O IFMG é a segunda instituição com maior percentual de estudantes negros e pardos, com 112 matrículas, representando 85% das vagas. O programa busca reduzir desigualdades históricas no acesso à educação e ao mercado de trabalho.

Desigualdades raciais e desafios

De acordo com dados do IBGE (2022), mulheres negras enfrentam taxas de analfabetismo 2,5 vezes maiores que as de mulheres brancas. Além disso, 46,8% estão na informalidade, quase 10 pontos percentuais acima da taxa entre mulheres brancas.

Jacinta Quirino, 68 anos, aluna do curso Auxiliar de Serviços Diversos do IFMG Campus Santa Luzia, relatou experiências de racismo. “A maior arma de uma pessoa negra é a educação.
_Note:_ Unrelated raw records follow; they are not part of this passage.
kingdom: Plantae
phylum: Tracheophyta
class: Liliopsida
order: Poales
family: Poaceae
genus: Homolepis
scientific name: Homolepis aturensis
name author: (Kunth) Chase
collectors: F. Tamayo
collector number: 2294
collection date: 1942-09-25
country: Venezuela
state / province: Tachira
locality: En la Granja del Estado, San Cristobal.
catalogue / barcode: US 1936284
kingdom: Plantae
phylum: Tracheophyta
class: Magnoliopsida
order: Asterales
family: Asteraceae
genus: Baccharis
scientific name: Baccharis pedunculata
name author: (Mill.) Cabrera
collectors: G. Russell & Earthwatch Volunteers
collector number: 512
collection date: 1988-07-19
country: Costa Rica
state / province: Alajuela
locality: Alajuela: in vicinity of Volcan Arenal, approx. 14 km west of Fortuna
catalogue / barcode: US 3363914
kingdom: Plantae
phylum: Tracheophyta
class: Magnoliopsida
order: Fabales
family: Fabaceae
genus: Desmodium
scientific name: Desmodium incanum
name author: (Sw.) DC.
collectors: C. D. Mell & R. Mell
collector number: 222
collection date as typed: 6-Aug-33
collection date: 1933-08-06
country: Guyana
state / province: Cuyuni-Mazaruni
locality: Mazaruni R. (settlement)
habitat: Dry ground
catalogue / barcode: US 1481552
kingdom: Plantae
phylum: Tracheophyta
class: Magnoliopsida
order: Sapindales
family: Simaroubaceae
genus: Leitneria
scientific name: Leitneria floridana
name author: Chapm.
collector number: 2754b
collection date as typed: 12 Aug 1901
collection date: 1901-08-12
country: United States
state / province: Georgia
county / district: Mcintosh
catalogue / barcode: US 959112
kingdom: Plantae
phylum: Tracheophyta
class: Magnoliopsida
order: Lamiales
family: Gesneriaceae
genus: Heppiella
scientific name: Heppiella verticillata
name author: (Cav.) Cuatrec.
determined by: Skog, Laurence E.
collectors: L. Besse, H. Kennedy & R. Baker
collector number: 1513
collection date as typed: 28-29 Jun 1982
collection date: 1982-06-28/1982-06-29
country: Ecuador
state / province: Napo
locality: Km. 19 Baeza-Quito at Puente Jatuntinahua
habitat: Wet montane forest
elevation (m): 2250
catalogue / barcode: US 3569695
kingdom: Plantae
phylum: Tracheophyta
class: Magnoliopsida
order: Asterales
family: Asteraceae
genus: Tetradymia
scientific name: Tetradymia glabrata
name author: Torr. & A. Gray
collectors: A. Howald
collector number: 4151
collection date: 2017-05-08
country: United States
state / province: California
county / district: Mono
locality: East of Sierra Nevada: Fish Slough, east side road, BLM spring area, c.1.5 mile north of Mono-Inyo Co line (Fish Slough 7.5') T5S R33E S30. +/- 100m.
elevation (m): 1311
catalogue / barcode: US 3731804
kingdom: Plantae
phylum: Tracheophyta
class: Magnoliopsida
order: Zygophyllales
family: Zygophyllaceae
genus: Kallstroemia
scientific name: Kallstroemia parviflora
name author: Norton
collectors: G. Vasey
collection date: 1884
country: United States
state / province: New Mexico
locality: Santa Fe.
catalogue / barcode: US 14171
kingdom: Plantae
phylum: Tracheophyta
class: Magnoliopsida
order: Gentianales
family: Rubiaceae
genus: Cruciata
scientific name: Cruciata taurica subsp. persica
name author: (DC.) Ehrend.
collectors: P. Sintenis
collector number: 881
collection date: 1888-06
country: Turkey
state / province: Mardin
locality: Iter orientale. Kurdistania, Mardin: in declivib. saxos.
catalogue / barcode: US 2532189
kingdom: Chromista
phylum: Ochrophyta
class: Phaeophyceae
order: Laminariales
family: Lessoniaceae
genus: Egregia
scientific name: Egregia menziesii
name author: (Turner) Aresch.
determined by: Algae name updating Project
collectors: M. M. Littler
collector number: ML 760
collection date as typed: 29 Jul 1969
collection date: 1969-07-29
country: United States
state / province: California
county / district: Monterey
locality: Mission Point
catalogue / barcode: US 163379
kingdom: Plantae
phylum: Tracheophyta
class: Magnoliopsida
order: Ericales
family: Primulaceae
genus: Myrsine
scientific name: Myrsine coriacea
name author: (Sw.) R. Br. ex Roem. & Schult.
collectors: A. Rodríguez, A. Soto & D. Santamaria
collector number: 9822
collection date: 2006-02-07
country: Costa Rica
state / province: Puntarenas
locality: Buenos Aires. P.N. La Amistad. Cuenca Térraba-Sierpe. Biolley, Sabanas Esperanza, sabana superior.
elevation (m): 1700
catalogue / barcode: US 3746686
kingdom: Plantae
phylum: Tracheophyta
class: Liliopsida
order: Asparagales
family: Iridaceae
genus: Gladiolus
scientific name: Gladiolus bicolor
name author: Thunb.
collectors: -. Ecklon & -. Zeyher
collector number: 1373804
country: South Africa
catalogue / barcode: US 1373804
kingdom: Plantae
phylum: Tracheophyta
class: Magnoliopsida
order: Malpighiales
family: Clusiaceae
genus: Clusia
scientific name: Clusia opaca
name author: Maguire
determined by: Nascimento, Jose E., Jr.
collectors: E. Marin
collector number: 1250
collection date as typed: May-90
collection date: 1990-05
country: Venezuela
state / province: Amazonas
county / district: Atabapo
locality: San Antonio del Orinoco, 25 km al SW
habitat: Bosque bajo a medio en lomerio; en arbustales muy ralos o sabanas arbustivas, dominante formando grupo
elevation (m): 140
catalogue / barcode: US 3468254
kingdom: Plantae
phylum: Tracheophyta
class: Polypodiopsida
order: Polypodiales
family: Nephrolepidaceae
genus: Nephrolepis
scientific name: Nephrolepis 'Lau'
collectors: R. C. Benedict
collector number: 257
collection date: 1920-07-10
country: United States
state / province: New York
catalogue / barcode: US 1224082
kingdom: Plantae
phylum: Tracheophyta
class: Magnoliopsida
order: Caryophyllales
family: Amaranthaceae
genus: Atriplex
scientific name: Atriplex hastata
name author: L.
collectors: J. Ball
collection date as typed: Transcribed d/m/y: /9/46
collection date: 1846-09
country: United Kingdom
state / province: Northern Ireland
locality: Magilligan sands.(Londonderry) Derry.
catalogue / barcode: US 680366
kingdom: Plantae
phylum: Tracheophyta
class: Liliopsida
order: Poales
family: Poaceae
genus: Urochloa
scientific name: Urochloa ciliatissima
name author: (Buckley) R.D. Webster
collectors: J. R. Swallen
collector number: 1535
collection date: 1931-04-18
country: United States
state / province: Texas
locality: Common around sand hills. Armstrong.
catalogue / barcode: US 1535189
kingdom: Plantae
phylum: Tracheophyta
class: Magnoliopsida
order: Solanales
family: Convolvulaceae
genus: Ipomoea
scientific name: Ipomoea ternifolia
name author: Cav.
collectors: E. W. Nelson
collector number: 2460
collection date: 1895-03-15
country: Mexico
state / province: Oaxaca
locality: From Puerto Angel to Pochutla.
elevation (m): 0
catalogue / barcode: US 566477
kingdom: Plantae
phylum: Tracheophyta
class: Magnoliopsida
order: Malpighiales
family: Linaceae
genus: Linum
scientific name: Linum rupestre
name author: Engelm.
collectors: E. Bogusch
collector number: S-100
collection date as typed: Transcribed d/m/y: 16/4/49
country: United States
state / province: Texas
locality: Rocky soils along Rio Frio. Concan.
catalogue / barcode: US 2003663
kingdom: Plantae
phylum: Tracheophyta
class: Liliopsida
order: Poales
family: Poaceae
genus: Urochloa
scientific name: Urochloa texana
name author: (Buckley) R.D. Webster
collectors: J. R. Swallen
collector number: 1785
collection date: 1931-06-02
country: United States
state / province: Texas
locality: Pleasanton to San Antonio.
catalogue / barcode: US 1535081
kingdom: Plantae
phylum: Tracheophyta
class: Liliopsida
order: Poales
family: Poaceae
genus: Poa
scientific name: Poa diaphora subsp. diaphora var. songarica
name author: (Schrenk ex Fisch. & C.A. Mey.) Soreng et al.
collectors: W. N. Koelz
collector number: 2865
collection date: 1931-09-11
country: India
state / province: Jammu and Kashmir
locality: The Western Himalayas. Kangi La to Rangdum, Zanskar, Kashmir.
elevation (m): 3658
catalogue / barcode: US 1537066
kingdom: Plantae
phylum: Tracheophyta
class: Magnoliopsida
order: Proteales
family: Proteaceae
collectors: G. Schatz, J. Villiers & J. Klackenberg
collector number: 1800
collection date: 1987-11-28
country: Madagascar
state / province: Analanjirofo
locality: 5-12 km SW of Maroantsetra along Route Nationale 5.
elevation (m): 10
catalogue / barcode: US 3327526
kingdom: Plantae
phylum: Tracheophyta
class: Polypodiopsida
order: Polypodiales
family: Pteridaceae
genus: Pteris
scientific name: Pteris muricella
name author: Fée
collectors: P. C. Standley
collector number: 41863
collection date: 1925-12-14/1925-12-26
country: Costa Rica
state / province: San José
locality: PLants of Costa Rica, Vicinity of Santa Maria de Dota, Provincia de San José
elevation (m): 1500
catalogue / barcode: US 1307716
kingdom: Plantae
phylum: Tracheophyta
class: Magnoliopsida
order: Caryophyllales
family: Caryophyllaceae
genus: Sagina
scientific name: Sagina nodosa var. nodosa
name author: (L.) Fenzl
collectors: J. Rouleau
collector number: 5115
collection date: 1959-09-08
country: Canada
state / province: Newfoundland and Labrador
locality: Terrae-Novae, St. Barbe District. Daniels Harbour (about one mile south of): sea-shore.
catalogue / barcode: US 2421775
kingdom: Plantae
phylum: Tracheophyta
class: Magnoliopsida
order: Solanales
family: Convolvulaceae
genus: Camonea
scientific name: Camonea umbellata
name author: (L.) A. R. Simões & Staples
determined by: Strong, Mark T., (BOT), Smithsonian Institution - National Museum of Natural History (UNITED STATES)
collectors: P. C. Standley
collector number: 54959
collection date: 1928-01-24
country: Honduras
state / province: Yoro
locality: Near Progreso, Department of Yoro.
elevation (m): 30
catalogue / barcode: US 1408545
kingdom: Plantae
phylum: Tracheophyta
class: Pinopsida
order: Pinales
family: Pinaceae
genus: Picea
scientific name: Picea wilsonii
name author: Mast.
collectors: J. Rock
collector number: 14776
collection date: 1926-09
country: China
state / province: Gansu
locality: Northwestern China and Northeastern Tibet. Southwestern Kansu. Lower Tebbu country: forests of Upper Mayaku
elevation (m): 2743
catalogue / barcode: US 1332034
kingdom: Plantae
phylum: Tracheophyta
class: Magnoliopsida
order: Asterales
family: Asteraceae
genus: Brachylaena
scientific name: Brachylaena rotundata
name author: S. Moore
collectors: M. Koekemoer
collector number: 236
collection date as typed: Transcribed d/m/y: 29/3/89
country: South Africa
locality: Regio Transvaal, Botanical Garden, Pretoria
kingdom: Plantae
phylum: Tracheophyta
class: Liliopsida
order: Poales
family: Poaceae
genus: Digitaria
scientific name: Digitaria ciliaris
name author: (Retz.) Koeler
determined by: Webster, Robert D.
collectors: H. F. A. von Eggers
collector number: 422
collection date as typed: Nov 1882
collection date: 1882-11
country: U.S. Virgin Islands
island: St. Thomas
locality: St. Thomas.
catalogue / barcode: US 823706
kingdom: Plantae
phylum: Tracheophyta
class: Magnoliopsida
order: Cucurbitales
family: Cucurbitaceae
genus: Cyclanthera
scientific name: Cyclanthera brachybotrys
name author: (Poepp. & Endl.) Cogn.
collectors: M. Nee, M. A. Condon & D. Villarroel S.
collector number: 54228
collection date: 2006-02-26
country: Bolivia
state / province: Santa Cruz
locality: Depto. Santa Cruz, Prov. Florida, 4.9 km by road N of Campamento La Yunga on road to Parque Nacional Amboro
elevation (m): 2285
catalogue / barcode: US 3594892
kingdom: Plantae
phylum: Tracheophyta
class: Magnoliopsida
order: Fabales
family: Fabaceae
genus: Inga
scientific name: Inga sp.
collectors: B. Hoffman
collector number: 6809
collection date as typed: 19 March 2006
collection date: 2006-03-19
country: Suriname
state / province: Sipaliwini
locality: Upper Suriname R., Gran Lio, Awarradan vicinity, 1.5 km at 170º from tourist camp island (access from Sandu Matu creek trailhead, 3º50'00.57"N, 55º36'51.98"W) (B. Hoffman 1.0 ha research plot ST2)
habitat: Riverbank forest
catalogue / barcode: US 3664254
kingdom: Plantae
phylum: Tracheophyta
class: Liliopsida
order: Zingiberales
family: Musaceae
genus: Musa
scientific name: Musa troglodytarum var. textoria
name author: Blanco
Nós não somos menos do que ninguém”, afirmou.

Impacto na formação profissional

Jéssica Paula, estudante do curso de Montador de Andaimes do IFMG Campus Ribeirão das Neves, destacou situações de preconceito no ambiente de trabalho. “Oportunidades deixam de ser exceção e passam a ser realidade quando nos capacitamos”, disse.

O programa prepara os alunos para atuar no setor industrial, que demanda mão de obra qualificada. Os cursos têm como objetivo ampliar oportunidades profissionais e promover equidade racial.